Whitehead’s “lure of feeling” serves as what Deleuze calls “quasi-cause” for a current action implicated in a future event that is nevertheless already happening, such as the intermingling in experience of the future event of flight. The process of concrescence or individuation proceeds according to a complex virtual architecture of such ‘lures’. I am interested in the polical economy in the niche or subcultural media for the (re)presentation of material dimensions of such events. A great deal of enthusiast practice is mobilised through the presentation of ritualised (and therefore valorised) events that produce a relation between one milieu, for example belonging to the suburban garage, and the event(s) of an associated milieu, such as the event ‘to race’ of the milieu belonging to the racetrack.

The relations between milieus are necessarily transversal in character. There is no direct correspondence between actions belonging to bodies of different events except through a conceptual or theoretical valuation of the ‘feelings’ that belong to each of the milieus. This is a complex ever-shifting exchange of causality between the present and the future (recently dramatised, for example, in Looper). Ultimately, what is at stake is not the recognition of value as per the practices of judgement associated with the sociology of taste developed by Pierre Bourdieu, but the actualisation of value as a creative practice through as aesthetics of technical practice. The condition of possibility for judgement, where judgement is still an essential element in this process of valuation, is appetite. By turning to Whitehead it is possible to finally do away with the notion of disinterested interest (inherited from Kant). Appetition for Whitehead is not a quality of the sensuous or necessarily affective character of bodies, but the joining of a physical state of affairs (hunger, thirst, restlessness of an earth-bound body) with a conceptual prehension (to eat, to drink, to fly). Spinoza is clear on this; from Ethics:

When this striving is related only to the mind, it is called will; but when it is related to the mind and body together, it is called appetite. This appetite, therefore, is nothing but the very essence of man, from whose nature there necessarily follow those things that promote his preservation. And so man is determined to do those things.

Between appetite and desire there is no difference, except desire is generally related to men insofar as they are conscious of the appetite. So desire can be defined as Appetite together with consciousness of the appetite.

From all this, then, it is clear that we neither strive for, nor will, neither want, nor desire anything because we judge it to be good; on the contrary, we judge something to be good because we strive for it, will it, want it, and desire it. (III P9 S)

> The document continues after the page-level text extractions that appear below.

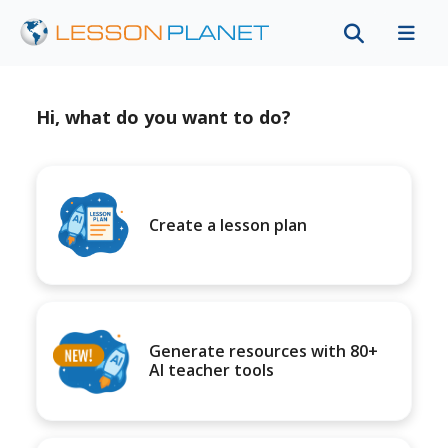
Hi, what do you want to do?
Create a lesson plan
Generate resources with 80+
AI teacher tools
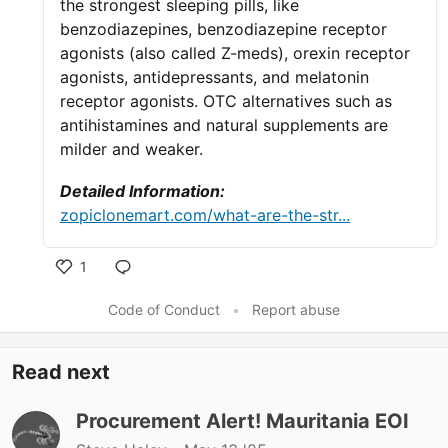
the strongest sleeping pills, like
benzodiazepines, benzodiazepine receptor
agonists (also called Z-meds), orexin receptor
agonists, antidepressants, and melatonin
receptor agonists. OTC alternatives such as
antihistamines and natural supplements are
milder and weaker.
Detailed Information:
zopiclonemart.com/what-are-the-str...
1
Like
Code of Conduct
•
Report abuse
Read next
Procurement Alert! Mauritania EOI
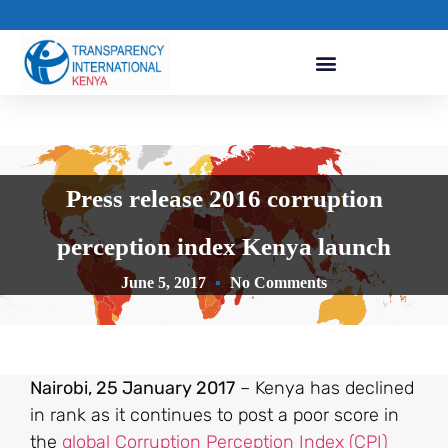
Press release 2016 corruption
perception index Kenya launch
June 5, 2017
No Comments
Nairobi, 25 January 2017
– Kenya has declined
in rank as it continues to post a poor score in
the
global Corruption Perception Index (CPI)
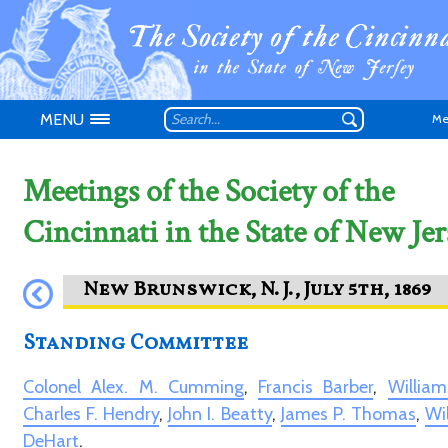
MENU
Me
Meetings of the Society of the
Cincinnati in the State of New Jer
Don't have an
Standing Committee
Colonel Alex. M. Cumming
,
Francis Barber
,
Willia
Charles F. Hendry
,
John I. Beatty
,
James P. Thomas
,
Wi
DeHart
.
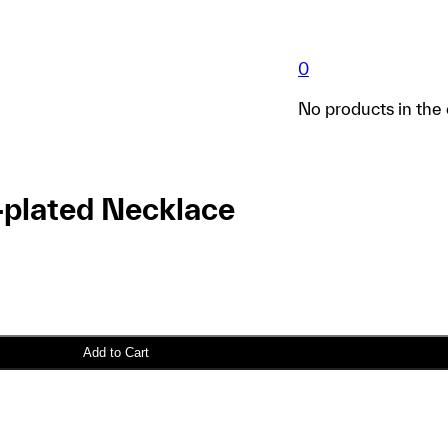
0
No products in the 
-plated Necklace
Add to Cart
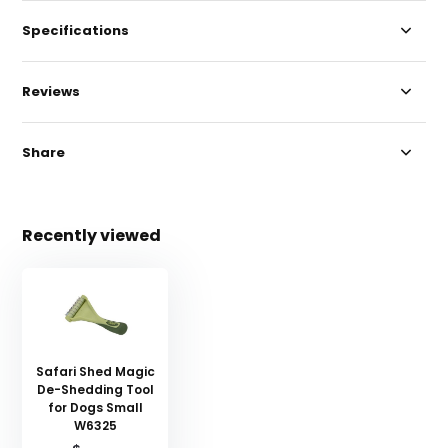
Specifications
Reviews
Share
Recently viewed
Safari Shed Magic
De-Shedding Tool
for Dogs Small
W6325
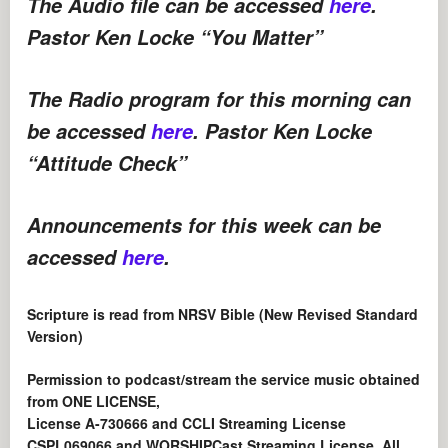
The Audio file can be accessed
here
.
Pastor Ken Locke “You Matter”
The Radio program for this morning can
be accessed
here
. Pastor Ken Locke
“Attitude Check”
Announcements for this week can be
accessed
here
.
Scripture is read from NRSV Bible (New Revised Standard
Version)
Permission to podcast/stream the service music obtained
from ONE LICENSE,
License A-730666 and CCLI Streaming License
CSPL069066 and WORSHIPCast Streaming License. All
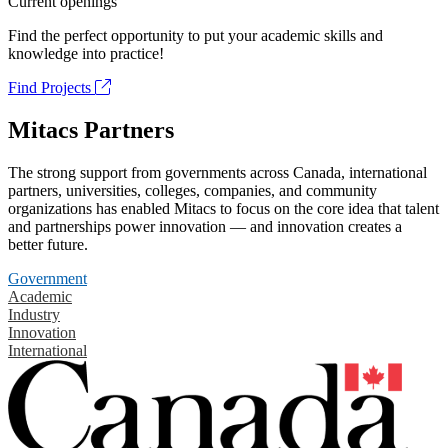
Current openings
Find the perfect opportunity to put your academic skills and
knowledge into practice!
Find Projects
Mitacs Partners
The strong support from governments across Canada, international
partners, universities, colleges, companies, and community
organizations has enabled Mitacs to focus on the core idea that talent
and partnerships power innovation — and innovation creates a
better future.
Government
Academic
Industry
Innovation
International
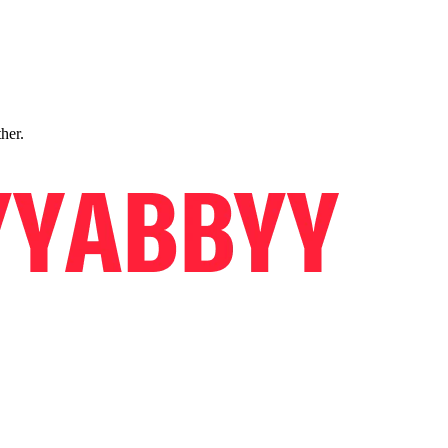
ther.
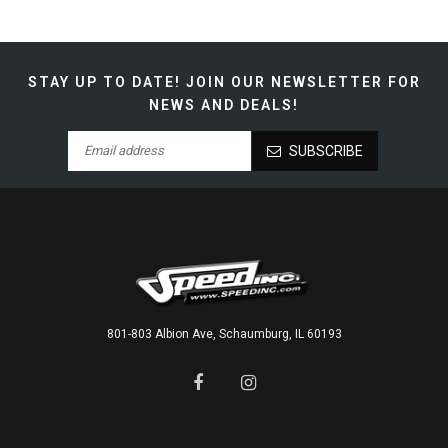
STAY UP TO DATE!
JOIN OUR NEWSLETTER FOR
NEWS AND DEALS!
SUBSCRIBE
801-803 Albion Ave, Schaumburg, IL 60193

Specialist media circulate cultural capital not for the pursposes of mobilising judgement, although this is certainly a consquence, but for the commercial advantages of modulating appetite. The shift from print-based media to online web-based and platform-based media has affected the composition of relations between milieus, the character of knowledge that can be circulated, and the capacity to modulate the aspirational ‘active’ affects of enthusiasts mobilised to engage with the purpose of events as they populate a given scene. The Code2012 paper I am currently woking on finishing discusses the impact of the democratisation of practices of valorisation in the mobilisation of enthusiasts.